Project 2. Development and behavioural characterization of an animal model of rubrospinal tract injury at cervical levels.
Skills learnt: partial lesions of the spinal cord, behavioural assessments and intramuscular injections of adenovirus in the rat, ELISA, immunohistochemistry, histological techniques and microscopy.

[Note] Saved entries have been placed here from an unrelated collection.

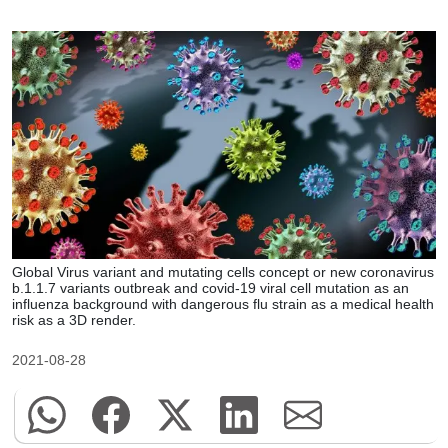
Global Virus variant and mutating cells concept or new coronavirus
b.1.1.7 variants outbreak and covid-19 viral cell mutation as an
influenza background with dangerous flu strain as a medical health
risk as a 3D render.
2021-08-28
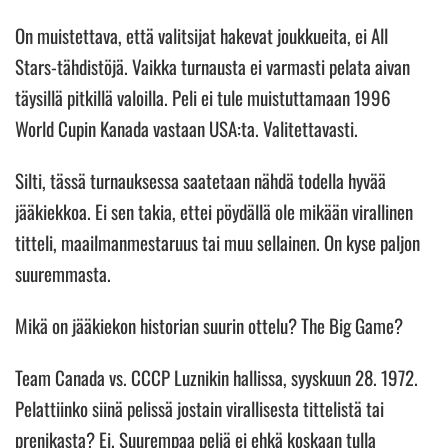
On muistettava, että valitsijat hakevat joukkueita, ei All
Stars-tähdistöjä. Vaikka turnausta ei varmasti pelata aivan
täysillä pitkillä valoilla. Peli ei tule muistuttamaan 1996
World Cupin Kanada vastaan USA:ta. Valitettavasti.
Silti, tässä turnauksessa saatetaan nähdä todella hyvää
jääkiekkoa. Ei sen takia, ettei pöydällä ole mikään virallinen
titteli, maailmanmestaruus tai muu sellainen. On kyse paljon
suuremmasta.
Mikä on jääkiekon historian suurin ottelu? The Big Game?
Team Canada vs. CCCP Luznikin hallissa, syyskuun 28. 1972.
Pelattiinko siinä pelissä jostain virallisesta tittelistä tai
prenikasta? Ei. Suurempaa peliä ei ehkä koskaan tulla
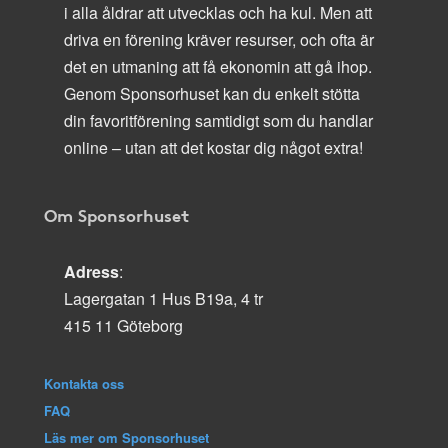
i alla åldrar att utvecklas och ha kul. Men att
driva en förening kräver resurser, och ofta är
det en utmaning att få ekonomin att gå ihop.
Genom Sponsorhuset kan du enkelt stötta
din favoritförening samtidigt som du handlar
online – utan att det kostar dig något extra!
Om Sponsorhuset
Adress
:
Lagergatan 1 Hus B19a, 4 tr
415 11 Göteborg
Kontakta oss
FAQ
Läs mer om Sponsorhuset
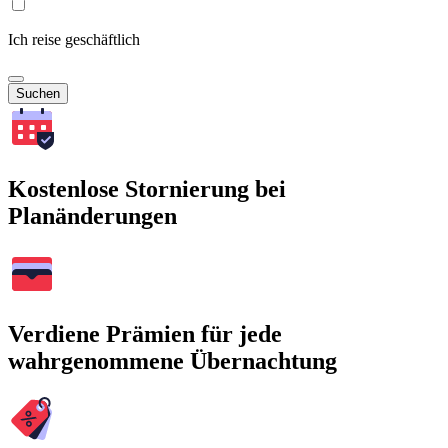
Ich reise geschäftlich
Suchen
Kostenlose Stornierung bei
Planänderungen
Verdiene Prämien für jede
wahrgenommene Übernachtung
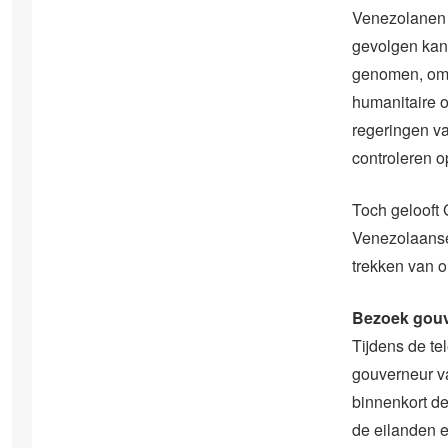
Venezolanen 
gevolgen kan 
genomen, om d
humanitaire 
regeringen v
controleren o
Toch gelooft 
Venezolaanse 
trekken van o
Bezoek gouv
Tijdens de te
gouverneur va
binnenkort d
de eilanden 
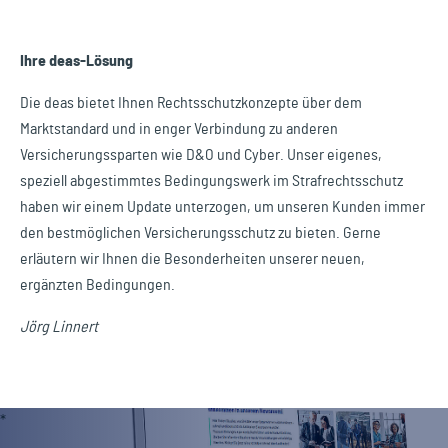
Ihre deas-Lösung
Die deas bietet Ihnen Rechtsschutzkonzepte über dem
Marktstandard und in enger Verbindung zu anderen
Versicherungssparten wie D&O und Cyber. Unser eigenes,
speziell abgestimmtes Bedingungswerk im Strafrechtsschutz
haben wir einem Update unterzogen, um unseren Kunden immer
den bestmöglichen Versicherungsschutz zu bieten. Gerne
erläutern wir Ihnen die Besonderheiten unserer neuen,
ergänzten Bedingungen.
Jörg Linnert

Dr S Palmer / Prof E Hardeman
Project 1: Identification of genes involved in the specification of muscle fibre types. We have genetically altered the ratio of fast and slow twitch fibres in transgenic mice. This study will use molecular genetics and proteomics to identify the pathways that decide muscle fibre type.
Project 2: Characterising genes involved in the neurocognitive/behavioural disorder Williams syndrome. Two genes that are disrupted in the human condition Williams syndrome, Gtf2ird1 and Gtf2i, are implicated in aspects of human cognition and behaviour. Molecular genetic techniques and knockout mouse models will be used in this study to investigate the function of these genes.
Skills learnt: General molecular biology (cloning, sequencing, PCR, DNA and RNA extraction and manipulation), in situ hybridization, quantitative RTPCR, protein fractionation, protein synthesis, DNA binding assays, yeast-2-hybrid analysis and bioinformatics.

Dr N Pather
Project 1: Cell Biology - The focus of my research is to study of the process of healing and tissue regeneration.  This project aims to elucidate the influence of growth factors and cytokines on cell differentiation and migration during healing and the role of angiogenesis in promoting healing and regeneration..
Project 2: Clinical Anatomy - The focus of this research is paediatric growth and development.  This specific project deals with facial anomalies including those of the ocular and periorbital region that occur in numerous disorders and syndromes and that can be used as a screening tool to increase early diagnosis and treatment. 

Dr D Vu
Anatomy and biomechanics of ligaments; 3-D visualisation and representation of human anatomy; virtual reality in human anatomy; blood supply of the intervertebral disk and nucleolysis; any project involving human gross anatomy.